### What you will do
Edit the records so that each "locality" becomes "site", and leave every other part of the lines unchanged.

[Stored data entries]
************
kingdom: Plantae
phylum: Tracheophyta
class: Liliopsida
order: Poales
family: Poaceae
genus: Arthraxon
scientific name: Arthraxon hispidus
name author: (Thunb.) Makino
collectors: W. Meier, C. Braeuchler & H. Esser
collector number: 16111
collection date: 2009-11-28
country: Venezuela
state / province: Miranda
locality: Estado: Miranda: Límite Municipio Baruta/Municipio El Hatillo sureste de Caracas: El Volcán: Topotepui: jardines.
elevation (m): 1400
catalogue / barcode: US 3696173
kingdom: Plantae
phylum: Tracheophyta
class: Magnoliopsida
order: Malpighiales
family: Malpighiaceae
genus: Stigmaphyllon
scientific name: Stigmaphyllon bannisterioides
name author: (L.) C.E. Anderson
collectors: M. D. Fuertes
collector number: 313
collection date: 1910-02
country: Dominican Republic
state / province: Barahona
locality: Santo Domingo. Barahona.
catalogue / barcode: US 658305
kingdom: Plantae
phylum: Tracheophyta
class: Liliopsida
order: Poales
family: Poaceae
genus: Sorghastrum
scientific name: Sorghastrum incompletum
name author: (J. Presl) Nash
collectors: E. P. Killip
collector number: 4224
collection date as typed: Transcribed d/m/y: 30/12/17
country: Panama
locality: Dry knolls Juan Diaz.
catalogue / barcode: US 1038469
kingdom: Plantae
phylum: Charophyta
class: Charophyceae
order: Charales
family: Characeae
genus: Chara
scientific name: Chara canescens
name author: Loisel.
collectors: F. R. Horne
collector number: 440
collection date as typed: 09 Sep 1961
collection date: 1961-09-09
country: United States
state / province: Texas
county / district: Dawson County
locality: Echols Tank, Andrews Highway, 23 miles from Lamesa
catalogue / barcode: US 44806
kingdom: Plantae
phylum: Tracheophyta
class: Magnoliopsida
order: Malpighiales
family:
************
### Result
kingdom: Plantae
phylum: Tracheophyta
class: Liliopsida
order: Poales
family: Poaceae
genus: Arthraxon
scientific name: Arthraxon hispidus
name author: (Thunb.) Makino
collectors: W. Meier, C. Braeuchler & H. Esser
collector number: 16111
collection date: 2009-11-28
country: Venezuela
state / province: Miranda
site: Estado: Miranda: Límite Municipio Baruta/Municipio El Hatillo sureste de Caracas: El Volcán: Topotepui: jardines.
elevation (m): 1400
catalogue / barcode: US 3696173
kingdom: Plantae
phylum: Tracheophyta
class: Magnoliopsida
order: Malpighiales
family: Malpighiaceae
genus: Stigmaphyllon
scientific name: Stigmaphyllon bannisterioides
name author: (L.) C.E. Anderson
collectors: M. D. Fuertes
collector number: 313
collection date: 1910-02
country: Dominican Republic
state / province: Barahona
site: Santo Domingo. Barahona.
catalogue / barcode: US 658305
kingdom: Plantae
phylum: Tracheophyta
class: Liliopsida
order: Poales
family: Poaceae
genus: Sorghastrum
scientific name: Sorghastrum incompletum
name author: (J. Presl) Nash
collectors: E. P. Killip
collector number: 4224
collection date as typed: Transcribed d/m/y: 30/12/17
country: Panama
site: Dry knolls Juan Diaz.
catalogue / barcode: US 1038469
kingdom: Plantae
phylum: Charophyta
class: Charophyceae
order: Charales
family: Characeae
genus: Chara
scientific name: Chara canescens
name author: Loisel.
collectors: F. R. Horne
collector number: 440
collection date as typed: 09 Sep 1961
collection date: 1961-09-09
country: United States
state / province: Texas
county / district: Dawson County
site: Echols Tank, Andrews Highway, 23 miles from Lamesa
catalogue / barcode: US 44806
kingdom: Plantae
phylum: Tracheophyta
class: Magnoliopsida
order: Malpighiales
family:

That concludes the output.